▸ INSTRUCCIONES DE TRABAJO: Reescribe las líneas del listado comprendidas entre la que contiene "family: Polygalaceae" y la que contiene "common name: White ramping-fumitory", ambas incluidas. Sustituye "common name" por "vernacular name" y deja todo lo demás igual.

▸ MATERIAL DE ENTRADA:
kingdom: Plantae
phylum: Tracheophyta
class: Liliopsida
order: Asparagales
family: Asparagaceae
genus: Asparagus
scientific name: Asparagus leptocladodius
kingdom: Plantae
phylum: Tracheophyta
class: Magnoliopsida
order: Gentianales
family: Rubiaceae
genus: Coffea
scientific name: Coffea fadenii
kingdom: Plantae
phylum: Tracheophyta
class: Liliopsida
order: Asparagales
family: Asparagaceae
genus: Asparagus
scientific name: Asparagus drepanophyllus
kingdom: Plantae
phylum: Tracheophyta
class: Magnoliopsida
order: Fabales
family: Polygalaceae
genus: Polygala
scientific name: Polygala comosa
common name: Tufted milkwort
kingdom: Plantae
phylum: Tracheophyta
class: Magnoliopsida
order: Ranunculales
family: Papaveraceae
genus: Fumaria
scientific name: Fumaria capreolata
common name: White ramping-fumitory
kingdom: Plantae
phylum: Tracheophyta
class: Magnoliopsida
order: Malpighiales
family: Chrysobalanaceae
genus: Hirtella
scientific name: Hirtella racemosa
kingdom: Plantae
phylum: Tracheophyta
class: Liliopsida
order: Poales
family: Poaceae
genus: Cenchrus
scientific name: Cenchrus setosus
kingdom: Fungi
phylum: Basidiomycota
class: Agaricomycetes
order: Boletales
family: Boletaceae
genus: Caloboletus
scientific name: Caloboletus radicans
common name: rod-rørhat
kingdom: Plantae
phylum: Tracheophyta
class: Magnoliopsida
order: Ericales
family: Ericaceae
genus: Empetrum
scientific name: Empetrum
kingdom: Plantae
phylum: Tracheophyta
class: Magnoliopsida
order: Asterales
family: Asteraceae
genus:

▸ RESULTADO COMPLETO:
family: Polygalaceae
genus: Polygala
scientific name: Polygala comosa
vernacular name: Tufted milkwort
kingdom: Plantae
phylum: Tracheophyta
class: Magnoliopsida
order: Ranunculales
family: Papaveraceae
genus: Fumaria
scientific name: Fumaria capreolata
vernacular name: White ramping-fumitory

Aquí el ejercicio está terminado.